Snowden always said that he didn’t want what he was saying to be about him. In revealing the information on the existence of mass surveillance programs conducted by the US, he said he wanted to ignite a public debate about what the American government was doing in the name of democracy and the security of the American people.
Ironically then, having a documentary focused on him seems to be contradictory. Citizenfour is a documentary made by Laura Poitras. Along with Glenn Greenwald, she is one of the two journalists that Snowden reached out to before he left his position working as an IT analyst in the government.
The film consists primarily of a series of conversations over 8 days in Snowden’s hotel room in Hong Kong in May 2013. He speaks with Greenwald and Ewen MacAskill from the Guardian and explains what he’s doing, why he’s doing it and asks for their help as journalists, since they are the ones who will ultimately share the information he has provided through their reporting. The documentary has an informal, home video feel to it, which contrasts with the seriousness of the issues he is discussing. Unexpected interruptions in the form of fire alarms going off and phone calls on the hotel landline heighten this tension, as Snowden is concerned about being picked up by police or American authorities before the stories break. Although it seems that he’s a bit weirdly paranoid, as subsequent events have shown, he was right in being careful given the powerful implications of the information he shared with the world.

Snowden has been criticized as a traitor and lauded as a whistleblower. In the film, Snowden comes across as an articulate, thoughtful and principled man who has thought through his actions and the consequences of his actions for himself. His concern is mainly for his loved ones, his girlfriend and his family, who face questioning about his whereabouts during the time that he is in Hong Kong.
The documentary is a kind of a historical record, marking a particular moment in time. It is the visual accompaniment to Glenn Greenwald’s No Place to Hide (2014), which covered the same events from his perspective. It’s a cliché, but the book is better than the film, which drags a bit sometimes. In retrospect though, both the film and the book were just the preface because the actual story is what happened later, after the Snowden material became the Snowden revelations.

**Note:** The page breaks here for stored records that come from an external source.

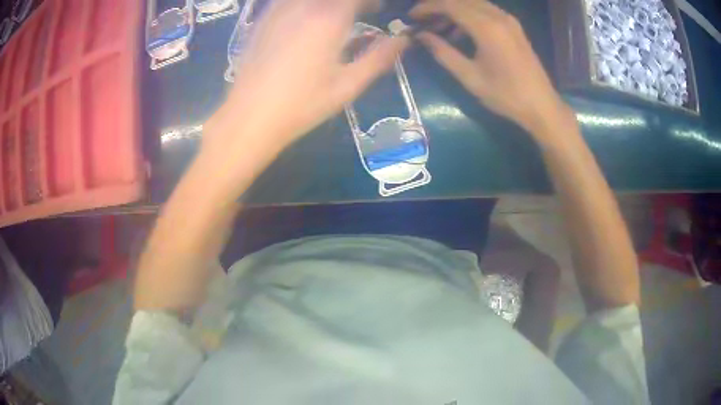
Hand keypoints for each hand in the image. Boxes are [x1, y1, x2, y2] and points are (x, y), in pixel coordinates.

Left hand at [204, 0, 408, 160]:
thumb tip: (403, 41)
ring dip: (328, 4)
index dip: (371, 2)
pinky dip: (304, 6)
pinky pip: (287, 0)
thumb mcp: (348, 85)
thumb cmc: (303, 105)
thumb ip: (378, 58)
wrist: (250, 117)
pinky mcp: (263, 18)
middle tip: (359, 14)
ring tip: (334, 19)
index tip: (377, 10)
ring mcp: (280, 9)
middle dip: (351, 3)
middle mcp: (304, 6)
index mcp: (329, 19)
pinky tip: (306, 18)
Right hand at [410, 0, 572, 138]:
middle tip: (422, 21)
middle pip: (461, 0)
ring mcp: (508, 20)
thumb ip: (443, 52)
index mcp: (486, 27)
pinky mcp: (514, 26)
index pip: (449, 5)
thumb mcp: (469, 77)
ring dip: (453, 10)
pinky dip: (469, 15)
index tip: (411, 16)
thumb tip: (420, 36)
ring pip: (473, 3)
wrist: (542, 106)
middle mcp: (498, 16)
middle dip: (438, 6)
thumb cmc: (505, 95)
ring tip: (438, 28)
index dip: (427, 7)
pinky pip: (486, 11)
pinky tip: (461, 32)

In the end, the point is not Snowden, even though it is easy to focus on the individual. The point is the debate he opened up by pulling back the curtain and revealing how power works. He revealed the hypocrisy of the American government as it scrambled to publicly justify the intrusive machinery of mass surveillance in the name of making the post 9/11 world safer. The question he raised is who do American citizens need to be protected from the most? It may not be “the terrorists,” but their own government when it abuses the power it was elected to uphold.